Gap relabeling is a technique of preemptively removing nodes from the worklist that are certain not to be reachable from the sink. The key insight is that since an active node only pushes flow to neighbors whose height is exactly one less than the height of the active node and during relabeling an active node takes the height of one more than the least unsaturated neighbor, if it is ever the case that there are no nodes, active or inactive, that do not have a height h, then all nodes with height greater than h cannot push flow to the sink. These nodes can be removed from the worklist. Gap relabeling is the process of quickly finding and exploiting these gaps in heights.

Data Structures

Unordered Set
The worklist containing the nodes with excess flow is represented as an unordered set since active nodes can be processed in any order.
Graph
A labeled, directed graph, in which every node stores its excess and height, and every edge stores its maximum and current flows.

Parallelism

The active elements (nodes with excess flow) can be processed in parallel as long as their neighborhoods (set of nodes connected to them through an incoming/outgoing edge) do not overlap. Figure 3 shows the available parallelism in the preflow-push algorithm for an input graph with 5625 nodes. At the very beginning of the computation, only the nodes connected to the source have excess flow. Then, flow is pushed through the edges in the network, causing more nodes to become active. This highly data-parallel phase is relatively short, since after some computation steps most of the elements in the graph no longer have excess flow. As Figure 3 shows, the vast majority (>95%) of computation steps are spent in working on only a handful of active nodes, which restricts overall parallelism. However, the heuristics mentioned above can help reduce the length of the "tail".

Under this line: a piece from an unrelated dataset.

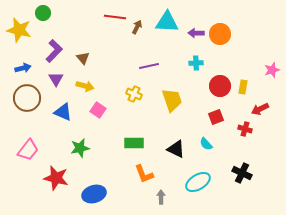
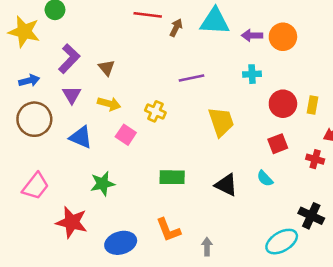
yellow cross: (134, 94) -> (155, 111), moved
orange L-shape: (144, 174) -> (168, 230), moved
cyan ellipse: (198, 182) -> (282, 242), moved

Figure 3: Available parallelism.

Performance

Figure 4 and Figure 5 show the execution time in seconds and self-relative speedup (speedup with respect to the single thread performance), respectively. The input is a random graph with 16,777,216 nodes and 67,108,864 edges. On the same input, the hi_pr program takes about 50 seconds.

Figure 4: Execution time.
Figure 5: Self-relative Speedup.


Machine Description

Performance numbers are collected on a 4 package (14 cores per package) Intel(R) Xeon(R) Gold 5120 CPU machine at 2.20GHz from 1 thread to 56 threads in increments of 7 threads. The machine has 192GB of RAM. The operating system is CentOS Linux release 7.5.1804. All runs of the Galois benchmarks used gcc/g++ 7.2 to compile.